Well, that’s all perfectly reasonable.
Here’s where I get confused though. Apparently, when anyone suggests that Catholic politicians are “vot[ing] in line with Church teaching”, just like the Bishops expect, they are anti-Catholic bigots. Witness the reaction to Rosie O’Donnell’s recent statements:
“You know what concerns me?” O’Donnell asked last week on ABC’s “The View.” “How many Supreme Court judges are Catholic?”
“Five,” said host Barbara Walters.
“Five,” O’Donnell said. “How about separation of church and state in America?”
which drew this reaction:
The comments sparked immediate outrage. Nationally syndicated radio talk show host Laura Ingraham has led the battle against O’Donnell, urging listeners to e-mail ABC to protest what she calls O’Donnell’s “anti-Catholic bigotry.”
“‘The View’s’ Rosie O’Donnell continues on her tear down the path of the Rich and Unhinged, this time with an anti-Catholic rant against the Supreme Court,” Ingraham wrote on her Web site. “Could she ever get away with denigrating the Muslim faith this way?”
Witness also (from the same article) the reaction to this cartoon from the Philadelphia Inquirer:
Joseph Cella, president of the Catholic-based organization Fidelis, called the cartoon “venomous, terribly misleading and blatantly anti-Catholic.”
“The Supreme Court did not ‘follow marching orders’ from the Vatican or the bishops in the United States,” Cella said. “Instead, the court deferred to deliberative judgment of the people’s elected representatives protected by the Constitution.”

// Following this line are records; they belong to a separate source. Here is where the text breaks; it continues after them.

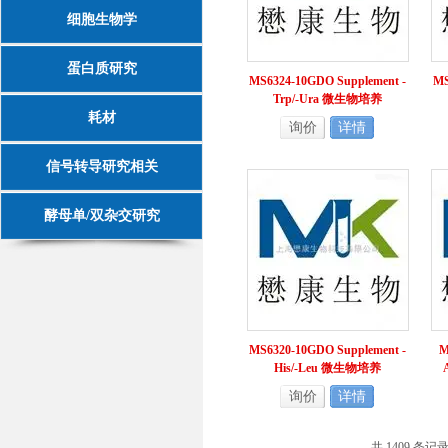
细胞生物学
蛋白质研究
MS6324-10GDO Supplement -
MS
Trp/-Ura 微生物培养
耗材
询价
详情
信号转导研究相关
酵母单/双杂交研究
MS6320-10GDO Supplement -
M
His/-Leu 微生物培养
询价
详情
共 1409 条记录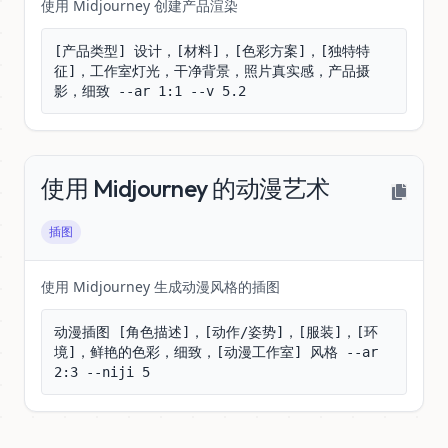
使用 Midjourney 创建产品渲染
[产品类型] 设计，[材料]，[色彩方案]，[独特特
征]，工作室灯光，干净背景，照片真实感，产品摄
影，细致 --ar 1:1 --v 5.2
使用 Midjourney 的动漫艺术
插图
使用 Midjourney 生成动漫风格的插图
动漫插图 [角色描述]，[动作/姿势]，[服装]，[环
境]，鲜艳的色彩，细致，[动漫工作室] 风格 --ar 
2:3 --niji 5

If Catholic Bishops demand that Catholic politicians vote in a manner consistent with Church teaching then it cannot be anti-Catholic to state or imply that a Catholic politician is doing just that. Not unless it is anti-Catholic to accuse someone of being a good Catholic.

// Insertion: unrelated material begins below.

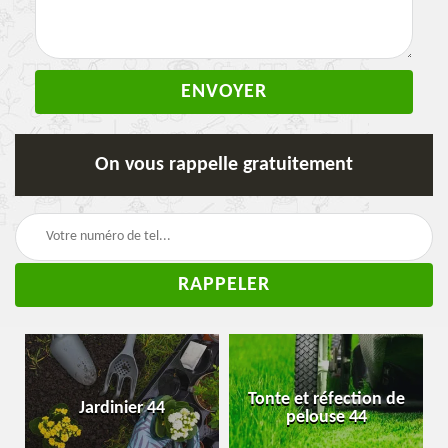
On vous rappelle gratuitement
Tonte et réfection de
Jardinier 44
pelouse 44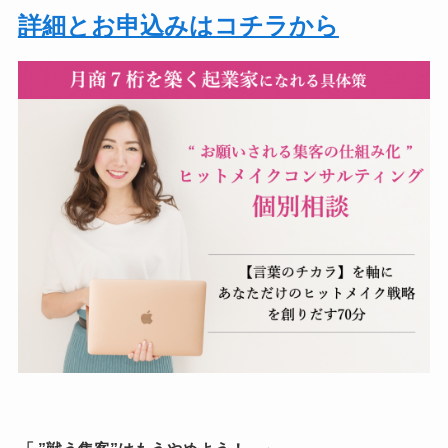
詳細とお申込みはコチラから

In the case of Antonin (“fool for Christ“) Scalia and Clarence (just plain fool) Thomas, both of whom are reputed members of Opus Dei (as is Alito and probably John Roberts), it’s a joke to contend that Catholicism has nothing to do with their votes. You don’t join Opus Dei because you want to have a few drinks with the guys.
The Catholic Church has come a long way. In 1960 it was the Catholic candidate that upheld the separation of Church and State. Now the Church demands that Catholic politicians take their marching orders from the Church. It can’t complain when people assume that maybe that’s exactly what some of them are doing.
Note: It is apparently impossible to conclusively confirm that any of the justices are members of Opus Dei, since it is a secret society and no one in the Senate has the good sense to ask questions of nominees about membership in this society. Nonetheless, there is good reason to believe that the four named Justices are members.